Listing 4.00H6, provides guidance on application of the Listing 4.10:
6. When does an aneurysm have "dissection not controlled by prescribed treatment, " as required under 4.10? An aneurysm (or bulge in the aorta or one of its major branches) is dissecting when the inner lining of the artery begins to separate from the arterial wall. We consider the dissection not controlled when you have persistence of chest pain due to progression of the dissection, an increase in the size of the aneurysm, or compression of one or more branches of the aorta
supplying the heart, kidneys, brain, or other organs. An aneurysm with dissection can cause heart failure, renal (kidney) failure, or neurological complications. If you have an aneurysm that does not meet the requirements of 4.10 and you have one or more of these associated conditions, we will evaluate the condition(s) using the appropriate listing.Listing 4.00H6, 20 C.F.R. Pt. 404, Subpt. P, App. 1.
Plaintiff never identified the aortic aneurysm as the basis of her disability claim, and her counsel did not claim that this condition met or was medically equivalent to Listing 4.10 during the administrative proceeding. "Where, as here, the plaintiff was represented at the administrative hearing by an attorney and the plaintiff made no attempt to satisfy his burden at step three by presenting both argument and evidence on the issue of equivalence, any error the ALJ may have committed by not obtaining an opinion on the equivalence issue was harmless." Clanton v. Commissioner of Social Security, No. 1:14-cv-1039, 2016 WL 74421 at *8 (W.D. Mich. Jan. 6, 2016).
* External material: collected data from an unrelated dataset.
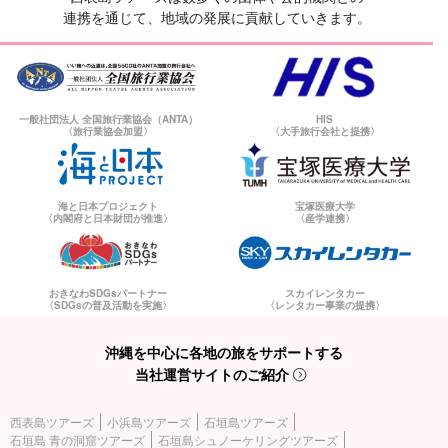
連携を通じて、地域の発展に貢献していきます。
一般社団法人 全国旅行業協会（ANTA）
HIS
〈旅行業協会加盟〉
〈大手旅行会社と提携〉
海と日本プロジェクト
宝塚医療大学
〈内閣府と日本財団が推進〉
〈産学連携〉
おきなわSDGsパートナー
スカイレンタカー
〈SDGsの普及活動を実施〉
〈レンタカー事業の提携〉
沖縄を中心に各地の旅をサポートする
当社運営サイトのご紹介
西表島ツアーズ
小浜島ツアーズ
石垣島ツアーズ
石垣島 青の洞窟ツアーズ
石垣島シュノーケリングツアーズ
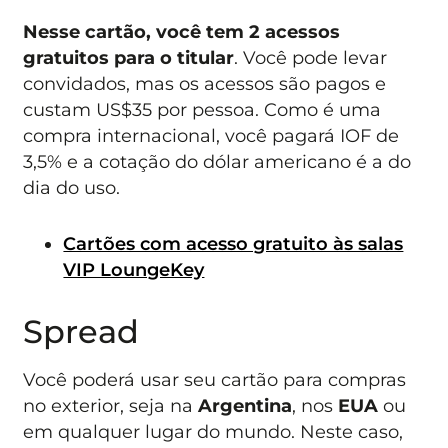
Nesse cartão, você tem 2 acessos
gratuitos para o titular
. Você pode levar
convidados, mas os acessos são pagos e
custam US$35 por pessoa. Como é uma
compra internacional, você pagará IOF de
3,5% e a cotação do dólar americano é a do
dia do uso.
Cartões com acesso gratuito às salas
VIP LoungeKey
Spread
Você poderá usar seu cartão para compras
no exterior, seja na
Argentina
, nos
EUA
ou
em qualquer lugar do mundo. Neste caso,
In addition, plaintiff has not presented medical findings which demonstrate that her condition is equal in severity to all criteria in Listing 4.10. See Zebley, 493 U.S. at 531. Plaintiff has done nothing more than identify the diagnosis of an aortic aneurysm. As the regulations explain, a diagnosis is not sufficient to meet a listed impairment:
Can your impairment(s) meet a listing based only on a diagnosis? No. Your impairment(s) cannot meet the criteria of a listing based only on a diagnosis. To meet the requirements of a listing, you must have a medically determinable impairment(s) that satisfies all of the criteria in the listing.20 C.F.R. §§ 404.1525(d) and 416.925(d).
Finally, the ALJ's failure to address the aortic aneurysm at step three is harmless error, because plaintiff has failed to show that her condition meets or medically equals a listed impairment. See Forrest v. Commissioner of Social Security, 591 Fed. Appx. 359, 366 (6th Cir. 2014). See, e.g., Allen v. Commissioner of Social Security, No. 1:16-cv-170, 2016 WL 6471092 at *3 (W.D. Mich. Nov. 2, 2016) ("the Sixth Circuit recognizes that any error with respect to the ALJ's step three analysis is harmless unless the claimant can establish that she satisfied the listing in question"). Accordingly, plaintiff's claim of error should be denied.
IV. RECOMMENDATION
For the reasons discussed, I respectfully recommend that the Commissioner's decision be AFFIRMED. Dated: June 24, 2019
/s/ Ray Kent
United States Magistrate Judge ANY OBJECTIONS to this Report and Recommendation must be served and filed with the Clerk of the Court within fourteen (14) days after service of the report. All objections and responses to objections are governed by W.D. Mich. LCivR 72.3(b). Failure to serve and file written objections within the specified time waives the right to appeal the District Court's order. Thomas v. Arn, 474 U.S. 140 (1985); United States v. Walters, 638 F.2d 947 (6th Cir. 1981).